Ein sachtes Klopfen, eine leise Stimme. Ein lauteres Klopfen, eine lautere Stimme. Dennoch rühre ich mich nicht. Ich liege auf den Fliesen des Mädchen Badezimmers und starre in die Leere. Genau wie es sich in meinem Herz anfühlt, völlig leer so wie mein Blick. "Bitte öffne die Tür. Kira bitte", bettelt die Stimme meiner Schwester. "Komm doch bitte raus. Kira du sperrst dich schon viel zu lange dort ein", meint Aiden. "Wir wollen dir doch alle nur helfen", fügt Lena hinzu. Allerdings rühre ich mich immer noch nicht, ich bleibe liegen, bewege mich nicht. Zu mehr fühle ich mich nicht im Stande. Ich habe Angst. Angst davor aufzustehen und es noch mehr wehtut. Angst davor akzeptieren zu müssen, dass Leia tot ist, wenn ich nun aufstehe und ihnen Zutritt gewähre. Es kommt mir so vor, als könnte ich mich nur in dieser Position vor dem Zusammenbrechen bewahren. Als würde mein Herz erneut in Stücke zerreißen, würde ich mich jetzt bewegen. Also bleibe ich liegen und starre ins Nichts. Zwei Wochen sind seit ihrem Tod vergangen und heute war ihre Beerdigung. Nichts außer den schwarzen Sarg bestückt mit Rosen, sehe ich vor mir. Weinen kann ich nicht mehr, es scheint als wären meine Tränen aufgebraucht. Ich würde so gerne weinen, gerade eben weil es gut tut. Doch ich kann nicht. Meine Augen sind trocken wie eine Wüste. "Kira bitte." Aiden räuspert sich "Du kannst nicht ewig da drinnen bleiben." Sie versuchen es weiter, doch vergeblich. Sie klopfen, betteln, meinen sie könnten mich aufmunternden Worten anlocken. Doch ich will die Tür nicht öffnen. Ich will nicht mit ihnen reden. Ich will nicht wissen, dass ich sie loslassen muss und das Leben weitergeht. Dann geben sie auf. Auf einmal ist es erdrückend ruhig.

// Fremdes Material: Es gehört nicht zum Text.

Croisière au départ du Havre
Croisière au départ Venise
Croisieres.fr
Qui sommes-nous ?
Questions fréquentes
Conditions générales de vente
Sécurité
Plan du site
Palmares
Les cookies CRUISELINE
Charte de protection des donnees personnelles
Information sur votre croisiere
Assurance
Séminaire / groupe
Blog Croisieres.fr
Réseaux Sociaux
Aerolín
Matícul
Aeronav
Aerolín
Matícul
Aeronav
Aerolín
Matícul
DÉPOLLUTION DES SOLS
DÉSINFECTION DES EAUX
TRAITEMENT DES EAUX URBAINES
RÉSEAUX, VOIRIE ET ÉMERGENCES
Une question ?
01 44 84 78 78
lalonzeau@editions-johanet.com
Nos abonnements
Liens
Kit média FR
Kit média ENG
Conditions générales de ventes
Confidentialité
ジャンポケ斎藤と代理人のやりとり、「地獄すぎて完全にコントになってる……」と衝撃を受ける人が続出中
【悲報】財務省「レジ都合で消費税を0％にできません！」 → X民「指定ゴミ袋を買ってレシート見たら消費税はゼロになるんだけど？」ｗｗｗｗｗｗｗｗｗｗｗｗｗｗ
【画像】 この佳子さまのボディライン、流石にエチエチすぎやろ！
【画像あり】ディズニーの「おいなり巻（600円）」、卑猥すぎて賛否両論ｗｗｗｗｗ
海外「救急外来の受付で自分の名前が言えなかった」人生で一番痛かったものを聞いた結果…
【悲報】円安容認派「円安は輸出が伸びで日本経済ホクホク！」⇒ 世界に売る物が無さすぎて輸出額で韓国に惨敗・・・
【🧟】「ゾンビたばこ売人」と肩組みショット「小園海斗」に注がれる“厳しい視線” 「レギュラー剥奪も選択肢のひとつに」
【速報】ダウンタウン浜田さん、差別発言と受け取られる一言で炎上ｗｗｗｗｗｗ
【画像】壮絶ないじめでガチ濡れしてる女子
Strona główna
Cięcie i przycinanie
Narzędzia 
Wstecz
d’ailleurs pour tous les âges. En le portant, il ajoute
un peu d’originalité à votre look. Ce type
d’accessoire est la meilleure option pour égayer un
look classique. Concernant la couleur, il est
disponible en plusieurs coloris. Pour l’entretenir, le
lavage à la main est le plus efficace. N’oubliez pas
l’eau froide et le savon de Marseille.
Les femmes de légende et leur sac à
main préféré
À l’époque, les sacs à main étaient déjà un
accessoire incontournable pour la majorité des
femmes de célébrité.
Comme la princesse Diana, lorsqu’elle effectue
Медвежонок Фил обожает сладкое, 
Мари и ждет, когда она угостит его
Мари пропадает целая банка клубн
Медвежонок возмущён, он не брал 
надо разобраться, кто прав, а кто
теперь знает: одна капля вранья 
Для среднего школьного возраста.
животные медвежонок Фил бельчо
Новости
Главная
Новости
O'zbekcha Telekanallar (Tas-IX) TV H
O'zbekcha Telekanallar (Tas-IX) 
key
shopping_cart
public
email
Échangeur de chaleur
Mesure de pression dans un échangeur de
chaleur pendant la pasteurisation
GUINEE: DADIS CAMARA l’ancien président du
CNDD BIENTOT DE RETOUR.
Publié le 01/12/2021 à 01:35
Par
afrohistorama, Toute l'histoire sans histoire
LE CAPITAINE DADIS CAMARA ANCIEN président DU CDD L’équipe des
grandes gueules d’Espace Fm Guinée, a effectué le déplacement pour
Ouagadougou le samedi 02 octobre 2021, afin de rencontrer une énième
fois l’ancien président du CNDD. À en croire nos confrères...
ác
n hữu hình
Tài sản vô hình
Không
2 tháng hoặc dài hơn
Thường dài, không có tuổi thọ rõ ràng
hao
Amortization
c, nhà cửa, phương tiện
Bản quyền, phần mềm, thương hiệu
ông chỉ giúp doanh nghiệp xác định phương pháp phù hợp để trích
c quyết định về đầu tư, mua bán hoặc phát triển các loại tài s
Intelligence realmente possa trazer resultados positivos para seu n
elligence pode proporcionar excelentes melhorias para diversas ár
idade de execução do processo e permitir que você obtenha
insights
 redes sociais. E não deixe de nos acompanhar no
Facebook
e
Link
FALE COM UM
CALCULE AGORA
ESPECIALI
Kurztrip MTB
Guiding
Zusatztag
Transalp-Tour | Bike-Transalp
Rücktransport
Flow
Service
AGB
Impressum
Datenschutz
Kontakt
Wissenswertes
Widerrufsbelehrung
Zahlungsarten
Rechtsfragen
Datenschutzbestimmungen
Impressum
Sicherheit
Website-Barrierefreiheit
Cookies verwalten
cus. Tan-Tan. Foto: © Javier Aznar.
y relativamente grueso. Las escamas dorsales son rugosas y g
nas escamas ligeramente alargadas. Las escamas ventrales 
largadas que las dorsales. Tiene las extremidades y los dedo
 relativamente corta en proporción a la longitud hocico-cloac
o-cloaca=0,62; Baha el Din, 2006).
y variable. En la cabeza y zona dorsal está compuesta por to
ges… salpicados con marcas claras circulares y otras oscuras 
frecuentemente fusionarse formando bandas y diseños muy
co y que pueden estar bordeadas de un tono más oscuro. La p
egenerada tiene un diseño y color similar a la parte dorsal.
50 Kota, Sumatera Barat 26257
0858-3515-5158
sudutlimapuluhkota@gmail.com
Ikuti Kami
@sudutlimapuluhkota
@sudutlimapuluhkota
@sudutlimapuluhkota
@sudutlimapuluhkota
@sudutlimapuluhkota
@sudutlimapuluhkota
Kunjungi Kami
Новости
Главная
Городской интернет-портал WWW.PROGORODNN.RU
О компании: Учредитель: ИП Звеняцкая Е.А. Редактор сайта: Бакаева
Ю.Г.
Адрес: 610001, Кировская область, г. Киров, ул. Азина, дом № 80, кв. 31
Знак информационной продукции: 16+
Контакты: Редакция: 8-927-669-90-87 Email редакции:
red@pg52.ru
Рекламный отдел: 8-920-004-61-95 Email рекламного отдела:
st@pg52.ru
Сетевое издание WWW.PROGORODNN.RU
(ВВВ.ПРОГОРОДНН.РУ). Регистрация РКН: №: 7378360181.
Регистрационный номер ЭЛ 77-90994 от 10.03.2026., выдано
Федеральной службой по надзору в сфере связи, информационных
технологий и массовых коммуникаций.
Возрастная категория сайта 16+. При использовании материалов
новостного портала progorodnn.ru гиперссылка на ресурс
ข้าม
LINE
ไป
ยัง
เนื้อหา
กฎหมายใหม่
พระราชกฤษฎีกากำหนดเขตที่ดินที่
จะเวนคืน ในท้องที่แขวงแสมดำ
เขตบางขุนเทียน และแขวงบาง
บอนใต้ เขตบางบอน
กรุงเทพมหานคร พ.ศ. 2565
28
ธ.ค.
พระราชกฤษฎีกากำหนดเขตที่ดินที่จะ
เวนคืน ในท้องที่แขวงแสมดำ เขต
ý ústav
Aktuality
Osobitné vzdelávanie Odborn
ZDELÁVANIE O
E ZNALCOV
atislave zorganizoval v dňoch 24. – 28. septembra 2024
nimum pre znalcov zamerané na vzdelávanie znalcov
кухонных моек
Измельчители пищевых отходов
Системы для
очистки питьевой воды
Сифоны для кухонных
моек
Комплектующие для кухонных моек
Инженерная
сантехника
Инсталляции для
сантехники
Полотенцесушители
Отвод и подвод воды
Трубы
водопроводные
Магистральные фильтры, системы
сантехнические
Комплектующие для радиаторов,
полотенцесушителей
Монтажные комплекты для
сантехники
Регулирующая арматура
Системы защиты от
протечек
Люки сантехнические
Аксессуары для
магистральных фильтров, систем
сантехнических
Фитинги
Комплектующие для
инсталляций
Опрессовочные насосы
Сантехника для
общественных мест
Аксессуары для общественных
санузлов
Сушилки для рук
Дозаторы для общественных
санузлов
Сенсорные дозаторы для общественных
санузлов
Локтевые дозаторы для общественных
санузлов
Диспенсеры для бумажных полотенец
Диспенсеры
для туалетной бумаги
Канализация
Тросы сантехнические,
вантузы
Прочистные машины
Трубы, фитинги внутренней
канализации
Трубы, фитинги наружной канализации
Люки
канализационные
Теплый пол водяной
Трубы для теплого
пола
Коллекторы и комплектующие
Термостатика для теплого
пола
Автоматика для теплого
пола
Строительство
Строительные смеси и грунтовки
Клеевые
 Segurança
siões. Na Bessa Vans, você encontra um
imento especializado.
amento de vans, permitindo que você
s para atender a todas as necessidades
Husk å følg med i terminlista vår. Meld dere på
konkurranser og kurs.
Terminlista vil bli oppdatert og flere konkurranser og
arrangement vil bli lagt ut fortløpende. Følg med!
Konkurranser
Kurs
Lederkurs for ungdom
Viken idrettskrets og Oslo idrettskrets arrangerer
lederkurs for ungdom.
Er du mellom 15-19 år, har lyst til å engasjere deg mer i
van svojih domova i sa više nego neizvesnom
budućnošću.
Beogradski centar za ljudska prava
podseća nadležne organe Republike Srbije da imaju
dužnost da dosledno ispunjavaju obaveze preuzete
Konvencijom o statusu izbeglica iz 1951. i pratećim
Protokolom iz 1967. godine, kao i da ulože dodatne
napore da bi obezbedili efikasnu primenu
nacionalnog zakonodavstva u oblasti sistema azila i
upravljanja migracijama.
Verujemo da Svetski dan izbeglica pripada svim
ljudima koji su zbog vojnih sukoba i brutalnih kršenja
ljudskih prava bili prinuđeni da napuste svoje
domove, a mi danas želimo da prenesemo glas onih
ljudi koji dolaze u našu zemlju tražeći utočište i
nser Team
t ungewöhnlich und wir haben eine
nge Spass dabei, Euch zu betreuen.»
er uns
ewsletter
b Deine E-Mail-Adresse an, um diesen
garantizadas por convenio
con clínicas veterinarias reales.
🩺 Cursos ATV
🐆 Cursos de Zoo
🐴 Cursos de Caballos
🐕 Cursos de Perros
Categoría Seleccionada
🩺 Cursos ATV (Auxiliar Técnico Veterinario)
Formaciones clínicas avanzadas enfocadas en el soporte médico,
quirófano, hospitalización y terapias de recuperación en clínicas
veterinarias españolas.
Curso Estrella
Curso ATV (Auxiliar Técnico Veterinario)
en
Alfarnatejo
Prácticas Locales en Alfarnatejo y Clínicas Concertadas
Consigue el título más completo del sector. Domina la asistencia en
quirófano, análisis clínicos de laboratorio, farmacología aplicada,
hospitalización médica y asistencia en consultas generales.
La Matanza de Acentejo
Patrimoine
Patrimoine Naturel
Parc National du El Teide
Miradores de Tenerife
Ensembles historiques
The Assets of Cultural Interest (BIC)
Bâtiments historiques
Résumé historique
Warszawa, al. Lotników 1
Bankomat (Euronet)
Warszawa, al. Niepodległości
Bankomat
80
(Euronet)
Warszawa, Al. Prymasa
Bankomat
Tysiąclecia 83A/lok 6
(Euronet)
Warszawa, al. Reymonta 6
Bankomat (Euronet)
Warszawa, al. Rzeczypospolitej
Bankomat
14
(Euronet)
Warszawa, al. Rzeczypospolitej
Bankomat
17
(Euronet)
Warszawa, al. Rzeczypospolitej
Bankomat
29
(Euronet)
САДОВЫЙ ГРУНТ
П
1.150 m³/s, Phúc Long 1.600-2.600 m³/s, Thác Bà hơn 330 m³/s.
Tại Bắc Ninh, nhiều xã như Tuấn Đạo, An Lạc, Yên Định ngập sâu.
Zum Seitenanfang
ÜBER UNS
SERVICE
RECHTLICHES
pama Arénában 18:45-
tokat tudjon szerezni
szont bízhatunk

"Es ist mittlerweile abends, willst du nicht etwas essen?", da sind sie schon wieder. Ich will nichts essen. Ich will das ihr geht. Ich will alleine sein, spreche ich in Gedanken zu ihnen. Mein Mund bleibt versiegelt. "Ich weiß das es schwer ist, hörst du? Auch ich habe sie verloren und auch ich vermisse sie fürchterlich", sagt Aiden vorsichtig. Genau in diesem Moment, läuft mir eine Träne über die Wangen, nach so langer Zeit. "Lass mich rein okay? Du musst das nicht allein durchstehen. Du hast uns." "Du musst dir nur helfen lassen. Wir lassen dich damit nicht allein." Es scheint als hätten es sich die beiden vor der Tür gemütlich gemacht. "Wir lassen dich damit mit nicht allein", wiederholt Aiden. Mittlerweile liege ich auf dem Rücken und mein Blick liegt auf dem Kronleuchter.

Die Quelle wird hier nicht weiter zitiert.